After Pao seemed to retaliate from the criticism by firing Victoria Taylor, Reddit’s director of communications and the moderator of the site’s hugely successful “Ask Me Anything” Q&A sessions, users revolted by shutting down many of the site’s biggest “subreddits” and 143,000 Reddit members signed a petition to dump Pao.
When Pao stepped down as the interim CEO of Reddit, she said she would continue to speak out on issues of gender disparity, but that she was spending time with her family and also returning to investing and working with entrepreneurs. In a typical statement she said, “I have been reengaging with friends and colleagues,” then added. “It’s over.”

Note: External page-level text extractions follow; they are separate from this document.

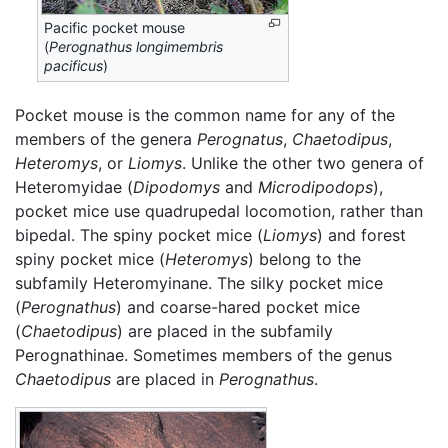
Pacific pocket mouse
(
Perognathus longimembris
pacificus
)
Pocket mouse is the common name for any of the
members of the genera
Perognatus
,
Chaetodipus
,
Heteromys
, or
Liomys
. Unlike the other two genera of
Heteromyidae (
Dipodomys
and
Microdipodops
),
pocket mice use quadrupedal locomotion, rather than
bipedal. The spiny pocket mice (
Liomys
) and forest
spiny pocket mice (
Heteromys
) belong to the
subfamily Heteromyinane. The silky pocket mice
(
Perognathus
) and coarse-hared pocket mice
(
Chaetodipus
) are placed in the subfamily
Perognathinae. Sometimes members of the genus
Chaetodipus
are placed in
Perognathus
.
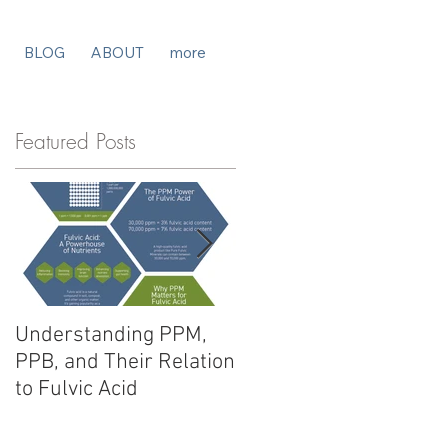
BLOG
ABOUT
more
Featured Posts
Understanding PPM,
Fulvic Acid vs. Humic
PPB, and Their Relation
Acid: Unlocking
to Fulvic Acid
Potential for Your
Products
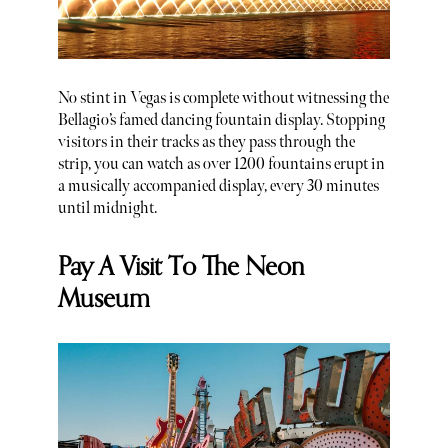
No stint in Vegas is complete without witnessing the
Bellagio’s famed dancing fountain display. Stopping
visitors in their tracks as they pass through the
strip, you can watch as over 1200 fountains erupt in
a musically accompanied display, every 30 minutes
until midnight.
Pay A Visit To The Neon
Museum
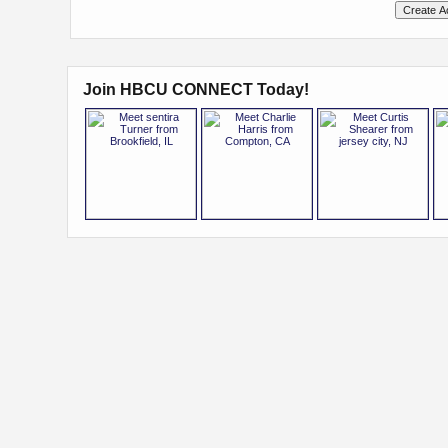
Join HBCU CONNECT Today!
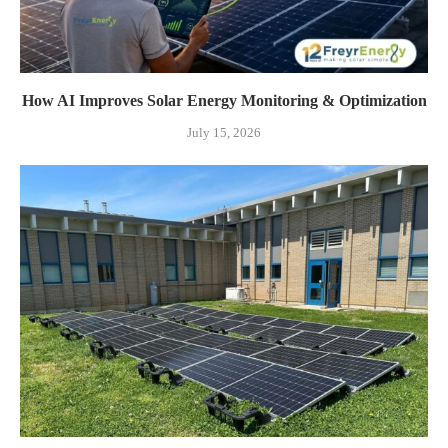
How AI Improves Solar Energy Monitoring & Optimization
July 15, 2026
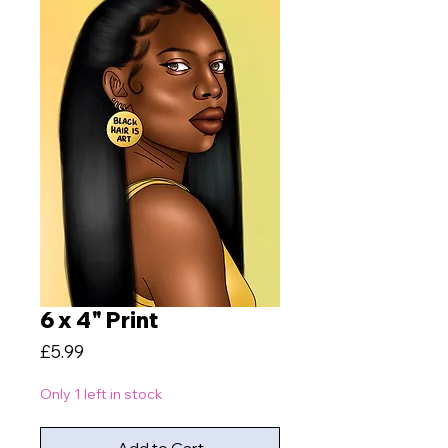
6 x 4" Print
Price
£5.99
Only 1 left in stock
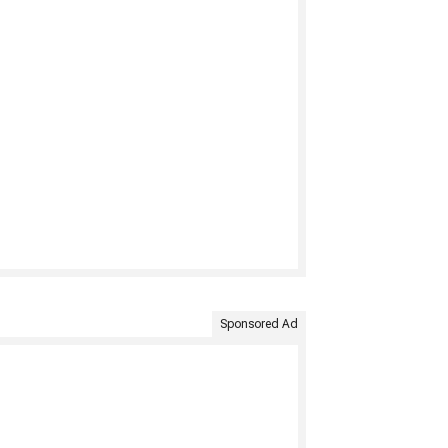
Sponsored Ad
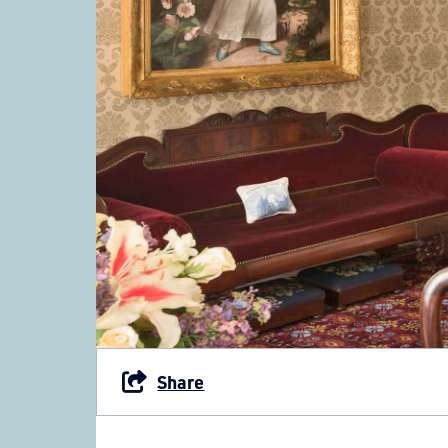
Share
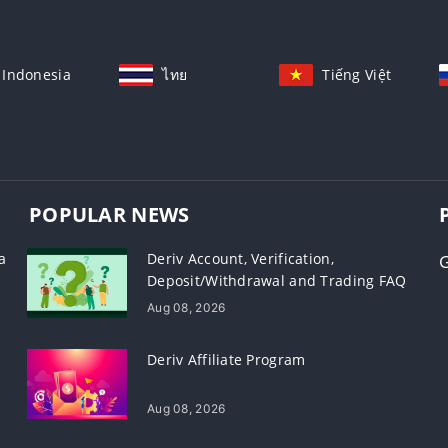
Indonesia
ไทย
Tiếng Việt
POPULAR NEWS
a
Deriv Account, Verification,
Deposit/Withdrawal and Trading FAQ
Aug 08, 2026
Deriv Affiliate Program
Aug 08, 2026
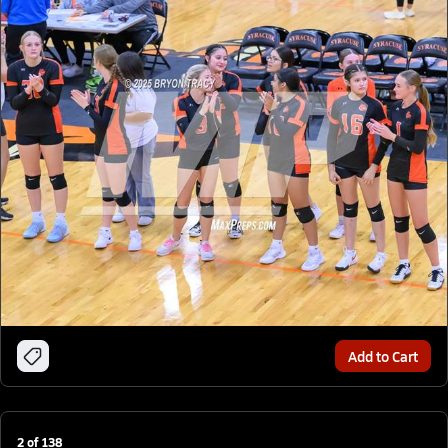
Add to Cart
2
of
138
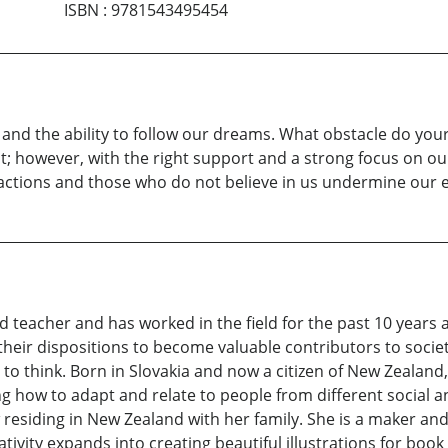
ISBN
:
9781543495454
, and the ability to follow our dreams. What obstacle do yo
st; however, with the right support and a strong focus on ou
ractions and those who do not believe in us undermine our e
d teacher and has worked in the field for the past 10 years a
heir dispositions to become valuable contributors to society
to think. Born in Slovakia and now a citizen of New Zealand,
ing how to adapt and relate to people from different social a
 residing in New Zealand with her family. She is a maker a
ivity expands into creating beautiful illustrations for book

Pao said she would pay Kleiner Perkins close to $276,000 in legal fees awarded to Kleiner Perkins to end the lawsuit. But re/code had reported that Kleiner had previously said it would waive those fees if she dropped the appeal, so it is not clear if Pao was still responsible for paying other costs that include witness fees.
She told re/code:
“I think I brought these important issues to the forefront of the conversation, but the online aggression has had a toll on me and my family,” she said. “That so many people heard what I had to say, against all that was brought to bear against me, is a testament to the depth of the problem related to women and tech” She added, “I have gone as far as I can go and cannot commit the resources and time that would be needed to continue.”